Monk Data Cell Conference Call
Tuesday, July 10, 2007. 3-4 p.m. central time
Present: Phil Burns (Pib), Bill Parod, Loretta Auvil, Amit Kumar (chair), John Norstad (secretary), Duane Searsmith
Amit will log on to Ariadne, get a copy of the adorned NCF texts and put them into a repository at UIUC for other Monk people to get them.
John is working on ingesting the NCF texts into the current WordHoard data store.
Bill is working on trying to extract sparse matrices from the WordHoard data store into D2K itineraries.
Amit asks what the steps might be if a user wants to upload a new text to be incorporated into Monk. What is the formal workflow? What steps are iterative? What might be done in parallel?
Pib: Does the text conform to a DTD we understand? Does it use the kind of English for which our training data is appropriate?
Amit: To add a new collection to the Monk datastore. What are the documents? Where are they located? Who is the contact person? In what format is the metadata? Is the XML well-formed? Is it valid? Is there training data?
Martin: To be practical and concrete. We have NCF. Wright archives is next. Brian is the appointed curator. We can ask Steve and Brian to add Wright and document it. We then have a second collection. The next one is the TCP early modern texts, and that will be a bit harder. The next step is to get Steve and Brian involved.
Amit wants to define a workflow within the next few weeks, at least for he simplest use case. A user uploads a file and fills out a sequence of forms. The process checks for well-formed and valid XML. Amit would like to set up something quickly and modify it as time goes on.

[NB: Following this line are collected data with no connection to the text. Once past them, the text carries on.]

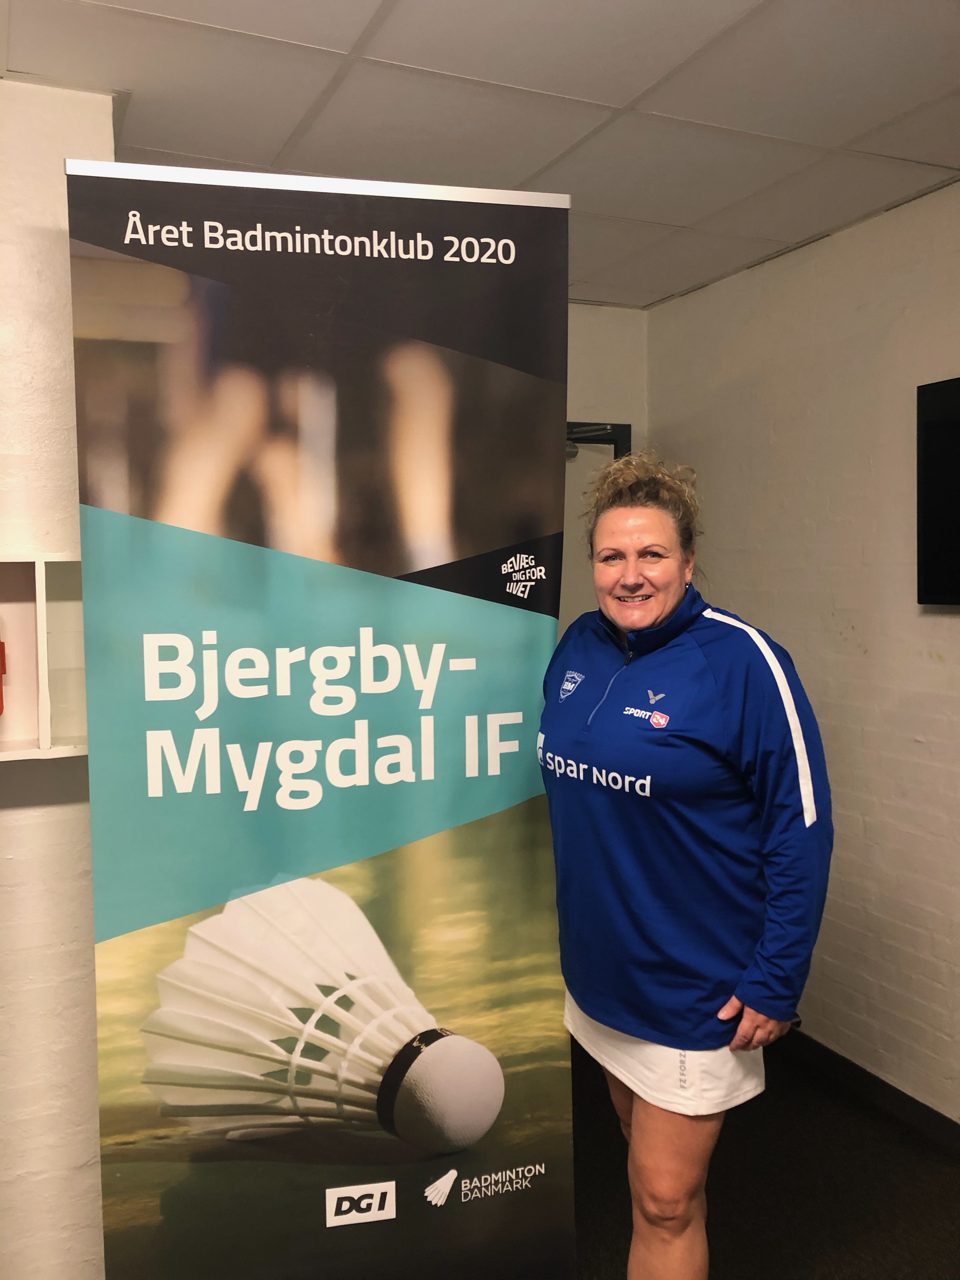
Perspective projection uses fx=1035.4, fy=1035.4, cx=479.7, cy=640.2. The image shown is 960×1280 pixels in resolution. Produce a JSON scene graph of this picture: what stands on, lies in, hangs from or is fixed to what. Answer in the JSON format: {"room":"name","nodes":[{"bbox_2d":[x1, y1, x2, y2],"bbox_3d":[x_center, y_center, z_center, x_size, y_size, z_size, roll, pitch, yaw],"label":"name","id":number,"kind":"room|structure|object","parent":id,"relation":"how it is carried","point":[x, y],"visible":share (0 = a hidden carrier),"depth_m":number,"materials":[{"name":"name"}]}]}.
{"room":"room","nodes":[
{"label":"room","id":0,"kind":"room"},
{"bbox_2d":[0,68,117,1276],"bbox_3d":[-2.009,0.198,1.766,2.898,2.661,0.261,-2,4,-24],"label":"left wall","id":1,"kind":"structure","parent":0,"point":[40,824],"depth_m":2.19,"materials":[{"name":"white paint"}]},
{"bbox_2d":[0,554,86,761],"bbox_3d":[-1.219,0.049,1.963,1.112,0.407,0.181,-2,4,-24],"label":"wall shelf","id":2,"kind":"object","parent":1,"relation":"attached to","point":[43,576],"visible":0.73,"depth_m":2.17,"materials":[{"name":"white wood"}]},
{"bbox_2d":[0,637,6,714],"bbox_3d":[-1.034,0.067,2.120,0.110,0.189,0.099,-2,4,-24],"label":"red object","id":3,"kind":"object","parent":2,"relation":"in","point":[1,652],"visible":1,"depth_m":2.13,"materials":[{"name":"red"}]},
{"bbox_2d":[0,0,959,313],"bbox_3d":[0.126,-1.123,0.994,4.136,0.109,5.270,-2,4,-24],"label":"ceiling","id":4,"kind":"structure","parent":0,"point":[660,109],"depth_m":2.19,"materials":[{"name":"white tile"}]},
{"bbox_2d":[560,301,649,643],"bbox_3d":[-0.414,0.007,3.677,2.519,2.507,0.147,-2,4,-24],"label":"back wall","id":5,"kind":"structure","parent":0,"point":[600,318],"depth_m":3.91,"materials":[{"name":"paint"}]},
{"bbox_2d":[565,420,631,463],"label":"door","id":6,"kind":"structure","parent":5,"relation":"in","point":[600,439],"depth_m":3.91,"materials":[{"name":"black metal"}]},
{"bbox_2d":[566,1030,959,1279],"bbox_3d":[-0.185,1.567,1.099,4.903,0.101,5.454,-2,4,-24],"label":"floor","id":7,"kind":"structure","parent":0,"point":[948,1173],"depth_m":2.66,"materials":[{"name":"black carpet"}]},
{"bbox_2d":[65,155,574,1279],"bbox_3d":[-0.258,0.326,1.916,0.887,2.324,0.072,-1,4,-12],"label":"roll-up banner","id":8,"kind":"object","parent":7,"relation":"on","point":[550,625],"visible":0.99,"depth_m":1.88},
{"bbox_2d":[540,449,835,1279],"bbox_3d":[0.388,0.573,2.056,0.534,1.747,0.694,-2,4,-24],"label":"woman","id":9,"kind":"object","parent":7,"relation":"on","point":[626,622],"visible":0.99,"depth_m":1.86},
{"bbox_2d":[649,183,959,1123],"bbox_3d":[1.726,0.152,1.881,0.151,2.598,4.884,-2,4,-24],"label":"right wall","id":10,"kind":"structure","parent":0,"point":[842,235],"depth_m":3.09,"materials":[{"name":"paint"}]},
{"bbox_2d":[777,1028,959,1155],"bbox_3d":[1.562,1.389,2.134,0.015,0.091,4.820,-2,4,-24],"label":"baseboard","id":11,"kind":"structure","parent":10,"relation":"attached to","point":[943,1117],"depth_m":3.05,"materials":[{"name":"black"}]},
{"bbox_2d":[916,375,959,606],"bbox_3d":[1.452,-0.364,2.330,0.062,0.610,1.170,-2,4,-24],"label":"television","id":12,"kind":"object","parent":10,"relation":"attached to","point":[927,429],"visible":0.99,"depth_m":2.76,"materials":[{"name":"black"}]}
]}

Martin: A critical variable is that if the process involves morphological adornments, is the training data sufficient? When data does not come from the same linguistic universe, somebody has to do some work with training data.

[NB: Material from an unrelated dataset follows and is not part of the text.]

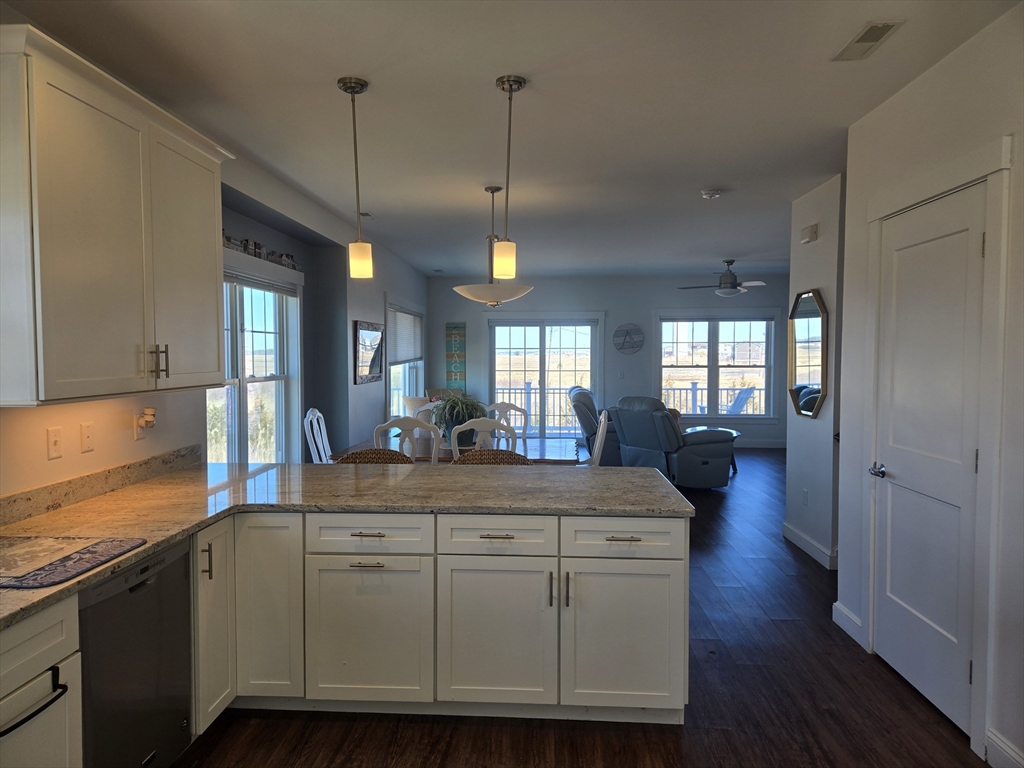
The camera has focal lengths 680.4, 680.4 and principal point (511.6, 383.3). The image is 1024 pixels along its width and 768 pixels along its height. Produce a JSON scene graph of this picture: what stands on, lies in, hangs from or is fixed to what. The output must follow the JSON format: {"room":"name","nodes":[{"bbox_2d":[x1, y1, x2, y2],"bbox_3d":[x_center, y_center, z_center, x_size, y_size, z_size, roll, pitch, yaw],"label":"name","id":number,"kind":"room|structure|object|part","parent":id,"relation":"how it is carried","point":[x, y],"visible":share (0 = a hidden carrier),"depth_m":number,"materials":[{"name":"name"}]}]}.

Pib: We must distinguish between processes that can be automated and the hard time-consuming work that must be done by hand. Documenting this process will be difficult. It may be possible to write additional software in the future for Monk to facilitate this kind of work. But some things are simply irreducibly complex.
Amit: Tanya would like to get some documents into Monk. Martin: Doc South subset, standard American language with some Southern dialect.

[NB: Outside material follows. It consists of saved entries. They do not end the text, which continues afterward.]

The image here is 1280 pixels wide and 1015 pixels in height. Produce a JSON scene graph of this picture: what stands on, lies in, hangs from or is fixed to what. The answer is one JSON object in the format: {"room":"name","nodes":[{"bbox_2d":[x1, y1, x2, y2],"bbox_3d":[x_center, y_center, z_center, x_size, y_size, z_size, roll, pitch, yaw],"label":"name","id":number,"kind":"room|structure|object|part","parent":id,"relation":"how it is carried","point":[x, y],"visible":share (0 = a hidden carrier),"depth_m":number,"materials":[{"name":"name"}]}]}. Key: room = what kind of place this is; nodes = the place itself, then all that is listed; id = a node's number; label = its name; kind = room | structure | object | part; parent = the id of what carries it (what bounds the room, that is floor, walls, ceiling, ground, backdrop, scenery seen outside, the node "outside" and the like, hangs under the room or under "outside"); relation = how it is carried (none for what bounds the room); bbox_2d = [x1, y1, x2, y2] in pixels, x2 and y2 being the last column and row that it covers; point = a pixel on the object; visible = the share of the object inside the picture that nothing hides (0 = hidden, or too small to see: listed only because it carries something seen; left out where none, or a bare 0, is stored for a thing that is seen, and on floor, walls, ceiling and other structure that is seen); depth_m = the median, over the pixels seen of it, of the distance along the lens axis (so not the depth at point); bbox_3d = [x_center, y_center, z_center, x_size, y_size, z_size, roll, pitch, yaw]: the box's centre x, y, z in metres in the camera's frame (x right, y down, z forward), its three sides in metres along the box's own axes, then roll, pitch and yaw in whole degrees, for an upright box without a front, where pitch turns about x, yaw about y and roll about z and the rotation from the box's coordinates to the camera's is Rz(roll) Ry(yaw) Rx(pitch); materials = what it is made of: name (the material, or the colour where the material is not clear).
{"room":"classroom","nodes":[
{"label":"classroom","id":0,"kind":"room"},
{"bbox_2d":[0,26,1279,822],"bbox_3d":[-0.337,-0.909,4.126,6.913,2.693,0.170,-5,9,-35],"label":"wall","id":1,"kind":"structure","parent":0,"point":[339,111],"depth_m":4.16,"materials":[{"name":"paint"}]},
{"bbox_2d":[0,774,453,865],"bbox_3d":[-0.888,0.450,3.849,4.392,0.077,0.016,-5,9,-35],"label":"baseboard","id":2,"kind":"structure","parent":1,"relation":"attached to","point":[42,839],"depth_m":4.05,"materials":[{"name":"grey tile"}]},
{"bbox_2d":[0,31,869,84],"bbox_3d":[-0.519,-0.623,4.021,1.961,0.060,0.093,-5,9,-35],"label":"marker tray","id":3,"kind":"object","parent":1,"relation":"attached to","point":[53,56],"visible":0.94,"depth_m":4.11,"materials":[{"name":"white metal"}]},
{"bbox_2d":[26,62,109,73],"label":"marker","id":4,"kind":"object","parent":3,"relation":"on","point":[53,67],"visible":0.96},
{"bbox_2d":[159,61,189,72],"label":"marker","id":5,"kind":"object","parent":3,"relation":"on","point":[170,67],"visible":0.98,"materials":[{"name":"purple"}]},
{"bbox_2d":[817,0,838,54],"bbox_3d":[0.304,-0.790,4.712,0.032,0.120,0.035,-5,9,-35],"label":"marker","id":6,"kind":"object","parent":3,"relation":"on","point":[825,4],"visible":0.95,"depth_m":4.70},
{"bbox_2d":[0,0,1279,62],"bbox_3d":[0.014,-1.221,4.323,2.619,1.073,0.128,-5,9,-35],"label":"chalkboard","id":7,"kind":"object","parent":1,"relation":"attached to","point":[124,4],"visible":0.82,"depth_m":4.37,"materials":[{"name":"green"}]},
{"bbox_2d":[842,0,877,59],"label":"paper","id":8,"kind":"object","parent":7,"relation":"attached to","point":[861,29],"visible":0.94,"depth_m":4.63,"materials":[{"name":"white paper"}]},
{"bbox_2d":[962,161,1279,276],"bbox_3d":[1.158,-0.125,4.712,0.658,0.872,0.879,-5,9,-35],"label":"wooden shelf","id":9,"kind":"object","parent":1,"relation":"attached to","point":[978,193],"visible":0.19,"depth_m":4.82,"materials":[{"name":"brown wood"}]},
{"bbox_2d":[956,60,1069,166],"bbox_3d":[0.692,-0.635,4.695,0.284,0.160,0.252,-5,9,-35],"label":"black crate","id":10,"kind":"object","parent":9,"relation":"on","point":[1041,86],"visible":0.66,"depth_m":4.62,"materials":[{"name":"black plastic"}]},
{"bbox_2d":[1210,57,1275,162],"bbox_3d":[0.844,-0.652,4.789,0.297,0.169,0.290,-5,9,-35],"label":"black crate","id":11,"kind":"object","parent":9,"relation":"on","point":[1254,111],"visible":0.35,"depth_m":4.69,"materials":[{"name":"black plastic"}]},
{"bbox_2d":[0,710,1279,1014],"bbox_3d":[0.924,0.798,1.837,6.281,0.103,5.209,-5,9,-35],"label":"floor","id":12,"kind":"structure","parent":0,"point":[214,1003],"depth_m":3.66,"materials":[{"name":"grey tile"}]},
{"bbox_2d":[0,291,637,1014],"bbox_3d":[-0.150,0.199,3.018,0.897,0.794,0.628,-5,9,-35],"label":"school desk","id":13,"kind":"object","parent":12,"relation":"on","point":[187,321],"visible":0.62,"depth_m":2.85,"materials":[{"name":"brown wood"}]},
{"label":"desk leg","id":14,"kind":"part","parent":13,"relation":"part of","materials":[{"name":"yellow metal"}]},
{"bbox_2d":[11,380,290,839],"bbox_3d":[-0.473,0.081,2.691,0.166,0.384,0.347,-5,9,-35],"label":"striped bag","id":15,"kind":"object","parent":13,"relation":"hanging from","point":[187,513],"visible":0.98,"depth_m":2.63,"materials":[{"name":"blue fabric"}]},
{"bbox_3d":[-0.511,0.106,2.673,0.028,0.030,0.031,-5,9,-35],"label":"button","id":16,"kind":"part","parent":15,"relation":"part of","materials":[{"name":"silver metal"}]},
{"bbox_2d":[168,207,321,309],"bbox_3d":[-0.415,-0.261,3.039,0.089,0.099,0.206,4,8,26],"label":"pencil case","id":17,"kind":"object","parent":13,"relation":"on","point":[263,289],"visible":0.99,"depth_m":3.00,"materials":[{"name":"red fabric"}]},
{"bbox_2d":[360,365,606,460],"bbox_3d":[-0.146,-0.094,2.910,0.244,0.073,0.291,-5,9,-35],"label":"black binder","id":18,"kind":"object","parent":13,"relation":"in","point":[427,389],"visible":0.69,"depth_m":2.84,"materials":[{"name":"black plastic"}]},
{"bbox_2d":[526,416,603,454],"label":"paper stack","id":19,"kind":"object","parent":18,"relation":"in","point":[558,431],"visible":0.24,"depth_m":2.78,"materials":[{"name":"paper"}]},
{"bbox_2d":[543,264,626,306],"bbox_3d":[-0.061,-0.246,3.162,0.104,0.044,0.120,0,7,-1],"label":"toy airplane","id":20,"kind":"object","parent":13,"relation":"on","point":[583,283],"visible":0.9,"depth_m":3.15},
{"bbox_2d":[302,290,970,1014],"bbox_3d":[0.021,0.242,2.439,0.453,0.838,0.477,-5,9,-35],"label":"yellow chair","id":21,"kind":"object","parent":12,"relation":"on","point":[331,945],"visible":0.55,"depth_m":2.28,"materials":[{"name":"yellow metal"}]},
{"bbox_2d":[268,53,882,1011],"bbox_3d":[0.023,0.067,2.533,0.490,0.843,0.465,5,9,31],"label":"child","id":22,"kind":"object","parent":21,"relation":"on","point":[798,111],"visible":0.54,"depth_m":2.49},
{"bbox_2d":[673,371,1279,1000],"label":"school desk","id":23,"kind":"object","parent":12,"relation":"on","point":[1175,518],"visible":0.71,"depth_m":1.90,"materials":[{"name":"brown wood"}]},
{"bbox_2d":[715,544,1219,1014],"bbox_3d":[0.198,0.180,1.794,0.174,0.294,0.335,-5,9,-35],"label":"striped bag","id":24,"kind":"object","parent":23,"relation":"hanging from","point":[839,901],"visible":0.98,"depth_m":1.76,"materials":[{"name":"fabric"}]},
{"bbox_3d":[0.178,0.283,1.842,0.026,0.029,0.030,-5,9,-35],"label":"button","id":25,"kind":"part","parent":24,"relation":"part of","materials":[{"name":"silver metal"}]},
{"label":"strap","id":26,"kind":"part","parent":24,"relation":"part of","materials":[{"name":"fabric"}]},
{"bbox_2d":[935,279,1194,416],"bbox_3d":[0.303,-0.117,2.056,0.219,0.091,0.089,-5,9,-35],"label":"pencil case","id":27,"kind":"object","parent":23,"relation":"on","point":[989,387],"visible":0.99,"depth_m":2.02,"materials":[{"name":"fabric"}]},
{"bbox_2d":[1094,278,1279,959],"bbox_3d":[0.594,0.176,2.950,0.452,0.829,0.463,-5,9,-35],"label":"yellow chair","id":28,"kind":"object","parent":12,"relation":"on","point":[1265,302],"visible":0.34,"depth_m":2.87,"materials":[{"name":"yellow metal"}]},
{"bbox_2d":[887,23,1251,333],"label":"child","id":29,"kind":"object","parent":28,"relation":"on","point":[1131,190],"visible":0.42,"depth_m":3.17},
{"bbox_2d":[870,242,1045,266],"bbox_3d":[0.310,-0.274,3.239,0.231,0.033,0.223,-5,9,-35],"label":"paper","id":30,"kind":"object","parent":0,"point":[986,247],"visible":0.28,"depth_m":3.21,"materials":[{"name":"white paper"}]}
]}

Pib: Interested for reasons at NU other than Monk in workflow languages and software systems.
Amit: Looking at JPDL (Job Process Description Language) as a workflow language. It's XML-based and JBOSS supports it for use in web applications.
Duane: They see Monk as a use case for CAESR, and are working with Amit on workflow issues. These issues bleed into component and service-based frameworks.
Amit: Need to involve Brian and Steve in this project, to help define what the workflow should be.
|